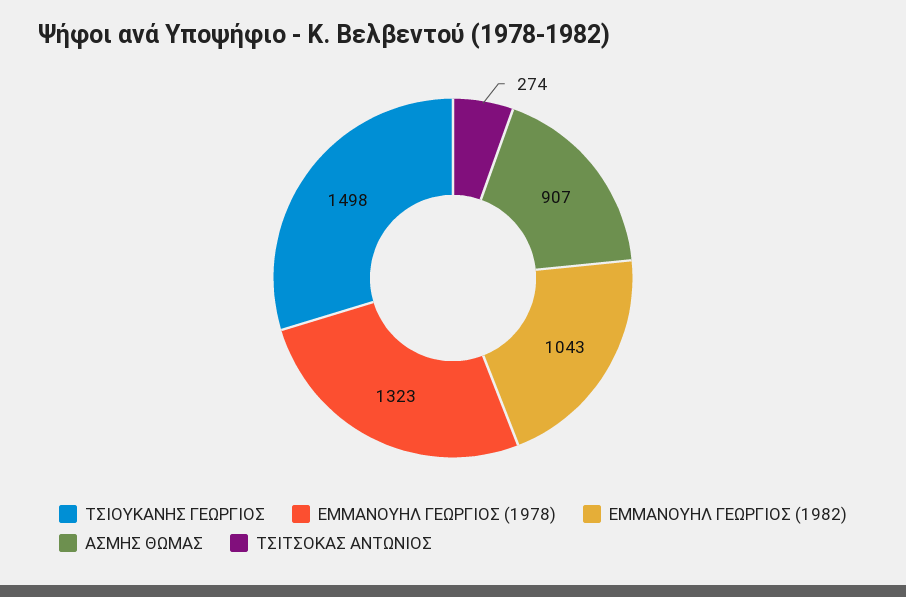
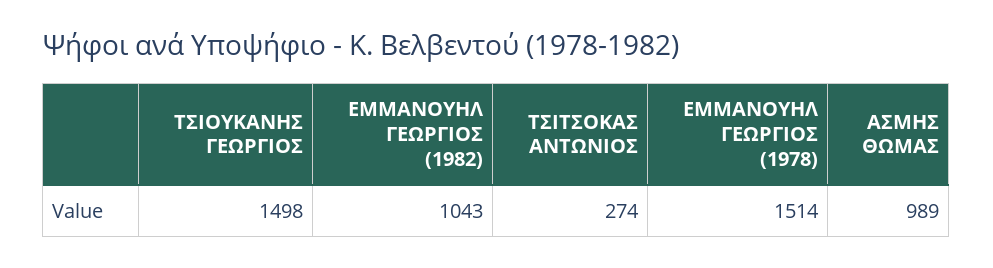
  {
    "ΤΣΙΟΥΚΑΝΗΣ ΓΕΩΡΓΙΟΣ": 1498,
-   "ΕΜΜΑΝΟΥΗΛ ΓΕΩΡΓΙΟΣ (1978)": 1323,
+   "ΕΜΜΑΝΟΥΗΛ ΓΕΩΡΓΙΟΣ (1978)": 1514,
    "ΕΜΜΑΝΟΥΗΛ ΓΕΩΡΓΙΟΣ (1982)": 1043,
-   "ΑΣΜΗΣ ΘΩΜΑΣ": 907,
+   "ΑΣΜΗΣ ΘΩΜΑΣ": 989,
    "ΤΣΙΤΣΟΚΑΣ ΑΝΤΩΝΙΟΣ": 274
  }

**Exercise objective**
Count the lines in the material containing the string "ΓΕΩΡΓΙΟΣ", and state the number with nothing added.

**Task response**
4